Едва Кека предложила поехать в Монтевидео, я отошел от Арсе, перестал отвечать за мысли его и дела; однако меня непрестанно мучил соблазн — я хотел увидеть, как он сползает к полному цинизму, в неодолимые низины, из которых должен восстать, чтобы действовать от моего имени. Приглашение помогло распознать и уже давно созревшее желание, которое я столько раз подавлял и гнал от себя, — увидеть свою жену в Ракели, снова обрести самую ее суть в этой хилой девочке, которая была глупее той, прежней Гертруды, своей ровесницы, и холоднее (она пошла в отца), а все-таки сейчас, в этом году, стала истинной ее сестрой.

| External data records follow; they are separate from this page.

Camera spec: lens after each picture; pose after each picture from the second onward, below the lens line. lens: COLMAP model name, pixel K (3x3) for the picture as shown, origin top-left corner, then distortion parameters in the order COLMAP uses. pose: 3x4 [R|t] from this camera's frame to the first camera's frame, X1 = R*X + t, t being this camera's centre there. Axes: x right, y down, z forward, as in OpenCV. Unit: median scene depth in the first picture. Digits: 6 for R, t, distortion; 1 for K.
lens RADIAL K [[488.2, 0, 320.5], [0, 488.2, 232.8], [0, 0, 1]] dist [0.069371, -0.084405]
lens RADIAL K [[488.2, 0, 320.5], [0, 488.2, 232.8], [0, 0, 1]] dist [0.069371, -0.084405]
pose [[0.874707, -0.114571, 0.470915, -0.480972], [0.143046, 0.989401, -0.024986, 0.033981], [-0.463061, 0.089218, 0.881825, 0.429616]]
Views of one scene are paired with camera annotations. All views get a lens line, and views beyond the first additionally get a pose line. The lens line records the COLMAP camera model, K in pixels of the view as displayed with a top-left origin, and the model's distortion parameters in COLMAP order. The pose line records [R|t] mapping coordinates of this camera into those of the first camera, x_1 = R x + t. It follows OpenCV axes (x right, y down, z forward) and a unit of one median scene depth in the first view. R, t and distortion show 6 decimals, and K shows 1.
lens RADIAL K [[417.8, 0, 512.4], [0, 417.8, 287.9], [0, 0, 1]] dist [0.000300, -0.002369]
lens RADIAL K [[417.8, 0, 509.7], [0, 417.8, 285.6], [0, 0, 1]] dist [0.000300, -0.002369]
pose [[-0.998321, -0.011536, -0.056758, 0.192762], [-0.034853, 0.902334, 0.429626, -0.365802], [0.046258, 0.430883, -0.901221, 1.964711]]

Посасывая пустую трубку, старый Маклеод шепнул Штейну, что уволит меня к концу месяца, вручив чек на пять тысяч. А пока что я почти не работал и едва ли существовал. Напиваясь с Кекой, наслаждаясь все больше тем, что я могу ее ударить, и удивляясь, что это очень легко, даже нужно, я был Арсе. Думая, пытаясь писать, поражаясь своей силе и богатству жизни, я был врачом по имени Диас Грей. Теперь великодушный приятель приходил к Кеке по субботам, а я, не в силах слушать тишину за стеной, позволявшую вообразить что угодно, уходил из дому, покупал дешевый цветочек, не обращая внимания на то, какой у меня с ним дурацкий вид, и ехал через весь город к Мами, немного морщась от того, что Штейн без пиджака, снисходительно и благодушно, как хозяин, ублажает старую гвардию, сидевшую там во всей славе старых ран и былой доблести.
Я поздоровался с Мами и с бессмертными барышнями. Кроме них, тут был тщедушный лысый еврей в золотых очках, быть может, тот самый Левуар, с которым наша хозяйка играла в карты и путешествовала по Парижу. Штейн прохаживался по комнате, расхристанный, с бокалом в руке, шутил с гостями, нарушая — уж не нарочно ли? — уют, который так умело и терпеливо создавала Мами, от субботы к субботе. А ведь дамы эти, подумал я, тона их одежды, звук их голоса и сама хозяйка, и молчаливый человечек удивительно гармонируют с букетами, которые Мами расставляет в гостиной. Впрочем, в том же вкусе и цветы в горшках, стоящие на столе, на пианино и на полу.